--- BEGIN Passage given ---

Thursday, September 14, 2006

Like many others, I just waited for the wave of September 11 observances in the media to build, climax and ebb. Now that it’s pretty much all over, I’m simply glad.

Altogether, it wasn’t as bad – and I mean either mawkish or tendentious – as it could have been.

 

Occasionally the core communications issue (at least for me) came up sharply – the issue, that is, of commercial or even political opportunism versus genuine public value. There was, for instance, ABC’s ridiculous notion they could get away with their miniseries “The Path to 9/11” that flat-out faked critical events during the Clinton Administration.

 

Did ABC not know, I wonder, that the show’s main writer is an avowed conservative and evidently a friend of Rush Limbaugh?  Like they apparently didn’t know that Mel Gibson (well before his drunken diatribe on the matter) held some highly suspect views, expressed more fully and openly by his Tridentine-worshipping father and Holocaust-denying father, about Jews - and yet still commissioned Mel to make a series on, of all things, the Holocaust.

 

Make, if you will, a comparison of this meretricious piece of TV with some work in a completely different medium. The work I mean presents the official 9/11 Commission’s report as a comic book, and it’s called simply “The 9/11 Report:  A Graphic Adaptation”. It’s by comic-strip veterans Sid Jacobson and Ernie Colon and comes from publishers Hill and Wang.

 

It may seem like a wacky idea, but it represents clear and demonstrable value, and stands as the very opposite of political or commercial opportunism. My colleague Nicholas Wapshott, formerly of  London ’s The Times has rightly summed it up as “a triumph of popular journalism” that works in the best democratic interests to “encourage even those who do not read books or serious newspapers to come to terms with the report's findings”.  What a contrast with ABC’s grubby effort.

--- END Passage given ---
--- BEGIN Provided data ---

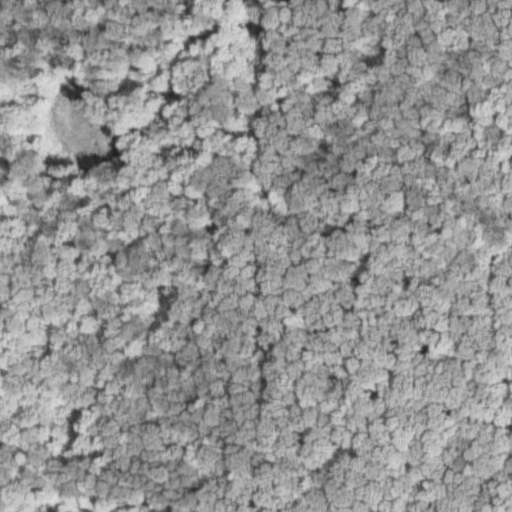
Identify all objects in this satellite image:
road: (288, 280)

--- END Provided data ---

Tasks to complete ::
• 1. Answer from the blog post:
(a) Which network aired the miniseries "The Path to 9/11"?
(b) Who created "The 9/11 Report: A Graphic Adaptation"?
(c) What phrase did Nicholas Wapshott use to sum up that adaptation?
• 2. Please reproduce word for word the part of the blog post that opens with the words containing "Did ABC not" and closes with "Hill and Wang.".
Rely only on the blog post and not on the data.

Solution list ::
• 1.
(a) ABC
(b) Sid Jacobson and Ernie Colon
(c) "a triumph of popular journalism"

• 2.
Did ABC not know, I wonder, that the show’s main writer is an avowed conservative and evidently a friend of Rush Limbaugh?  Like they apparently didn’t know that Mel Gibson (well before his drunken diatribe on the matter) held some highly suspect views, expressed more fully and openly by his Tridentine-worshipping father and Holocaust-denying father, about Jews - and yet still commissioned Mel to make a series on, of all things, the Holocaust.

 

Make, if you will, a comparison of this meretricious piece of TV with some work in a completely different medium. The work I mean presents the official 9/11 Commission’s report as a comic book, and it’s called simply “The 9/11 Report:  A Graphic Adaptation”. It’s by comic-strip veterans Sid Jacobson and Ernie Colon and comes from publishers Hill and Wang.